Juber Ansari vs The State Of Madhya Pradesh on 29 April, 2025

Author: Achal Kumar Paliwal

Bench: Achal Kumar Paliwal

                                                         1
                    IN THE HIGH COURT OF MADHYA PRADESH
                                 AT JABALPUR
                                                   BEFORE
               HON'BLE SHRI JUSTICE ACHAL KUMAR PALIWAL
                        Criminal Revision No. 828/2025

                                                JUBER ANSARI

                                                     Versus

                                 STATE OF MADHYA PRADESH

 ------------------------------------------------------------------------------------------------
Appearance:
     Shri Ankit Saxena- Advocate for the petitioner.

     Shri Shailendra Mishra - Panel Lawyer for the respondent/State.
--------------------------------------------------------------------------------------------------------------------
         RESERVED ON                        :        09.04.2025
         PRONOUNCED ON                      :        29.04.2025

This revision having been heard and reserved for judgment, coming on for
pronouncement on this day, the court passed the following


                                                     ORDER

This criminal revision has been filed under Section 438/442 of BNSS against judgment dated 18.02.2025 passed in Criminal Appeal No. 414/2024 (Juber Ansari Vs. State of MP), whereby petitioner's appeal has been dismissed and learned trial court's judgment dated 10.07.2024 passed in RCT No. 5682/2015 (State of MP Vs. Juber Ansari), convicting and sentencing petitioner under Section 452 and 323 of IPC has been affirmed.

- _Extracted entries_:
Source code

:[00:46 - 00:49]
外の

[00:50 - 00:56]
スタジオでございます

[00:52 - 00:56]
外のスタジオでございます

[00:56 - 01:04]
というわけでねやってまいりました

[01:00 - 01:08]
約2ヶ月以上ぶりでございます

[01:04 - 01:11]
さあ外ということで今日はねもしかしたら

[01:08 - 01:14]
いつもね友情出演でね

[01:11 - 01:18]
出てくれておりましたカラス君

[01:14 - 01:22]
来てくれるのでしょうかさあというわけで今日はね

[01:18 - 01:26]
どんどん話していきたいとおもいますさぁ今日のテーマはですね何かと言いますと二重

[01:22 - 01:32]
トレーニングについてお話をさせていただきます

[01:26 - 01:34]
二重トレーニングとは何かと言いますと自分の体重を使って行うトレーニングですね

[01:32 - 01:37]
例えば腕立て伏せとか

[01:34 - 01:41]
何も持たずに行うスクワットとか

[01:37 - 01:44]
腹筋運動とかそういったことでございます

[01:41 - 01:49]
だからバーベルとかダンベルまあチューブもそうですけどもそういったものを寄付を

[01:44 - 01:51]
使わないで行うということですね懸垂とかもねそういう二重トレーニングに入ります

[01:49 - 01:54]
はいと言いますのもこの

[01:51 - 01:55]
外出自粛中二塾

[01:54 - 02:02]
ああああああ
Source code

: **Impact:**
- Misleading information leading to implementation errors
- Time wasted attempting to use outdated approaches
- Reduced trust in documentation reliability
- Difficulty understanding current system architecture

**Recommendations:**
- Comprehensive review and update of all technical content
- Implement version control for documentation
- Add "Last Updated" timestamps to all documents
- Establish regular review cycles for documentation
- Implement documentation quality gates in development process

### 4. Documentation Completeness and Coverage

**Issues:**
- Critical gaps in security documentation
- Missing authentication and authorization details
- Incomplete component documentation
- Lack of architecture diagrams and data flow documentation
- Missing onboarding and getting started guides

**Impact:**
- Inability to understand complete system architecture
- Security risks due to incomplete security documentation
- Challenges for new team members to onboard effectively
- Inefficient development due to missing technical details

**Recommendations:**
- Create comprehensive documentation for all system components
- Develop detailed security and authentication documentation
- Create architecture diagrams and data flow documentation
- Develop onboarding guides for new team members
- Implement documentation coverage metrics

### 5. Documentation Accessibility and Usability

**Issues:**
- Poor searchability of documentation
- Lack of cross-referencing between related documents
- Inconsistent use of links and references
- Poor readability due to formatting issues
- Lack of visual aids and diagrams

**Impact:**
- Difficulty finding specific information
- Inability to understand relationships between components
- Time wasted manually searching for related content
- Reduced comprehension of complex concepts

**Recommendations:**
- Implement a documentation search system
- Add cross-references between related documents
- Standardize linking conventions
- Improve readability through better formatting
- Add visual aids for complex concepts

- _What you need to do_:
a: Check each statement against the court order on Juber Ansari's revision and answer yes or no, quoting the words of the order that decide it: (i) The petitioner's appeal was allowed. (ii) Shri Ankit Saxena appeared for the petitioner. (iii) The trial court convicted the petitioner under Sections 452 and 323 of IPC.
b: In the court order on Juber Ansari's revision, what is the number of the criminal appeal that was dismissed on 18.02.2025?
c: Write the next part of the court order on Juber Ansari's criminal revision, picking up after its last sentence.

- _Solved tasks_:
a:
(i) No: "whereby petitioner's appeal has been dismissed"
(ii) Yes: "Shri Ankit Saxena- Advocate for the petitioner."
(iii) Yes: "convicting and sentencing petitioner under Section 452 and 323 of IPC"

b: Criminal Appeal No. 414/2024.

c:
2. Brief facts relevant for the disposal of present revision are that on 29.04.2024 at about 7:30 PM, petitioner entered into the house of prosecutrix abusing her and started assaulting her with kicks and fists. Petitioner also asked 2 prosecutrix to withdraw the case filed four months ago by prosecutrix's brother. When parents of prosecutrix intervened in the matter, petitioner also assaulted them with kicks and fists. Thereafter, petitioner fled away from there, after threatening them to kill.

3. Learned trial Court vide judgment dated 10.07.2024 passed in RCT No. 5682/2015 acquitted petitioner of offence punishable under Sections 294, 323, 354-A, 354 and 506 of IPC but trial Court convicted the petitioner under Section 452 of IPC and sentenced him to undergo RI for one year and fine of Rs. 1000/- with default stipulation and Section 323 of IPC and sentenced him to undergo RI for 6 months and fine of Rs. 1000/- with default stipulation. Learned Appellate Court vide judgment dated 18.02.2025 passed in Cr.A. No. 414/2024 dismissed petitioner's appeal and affirmed trial Court judgment.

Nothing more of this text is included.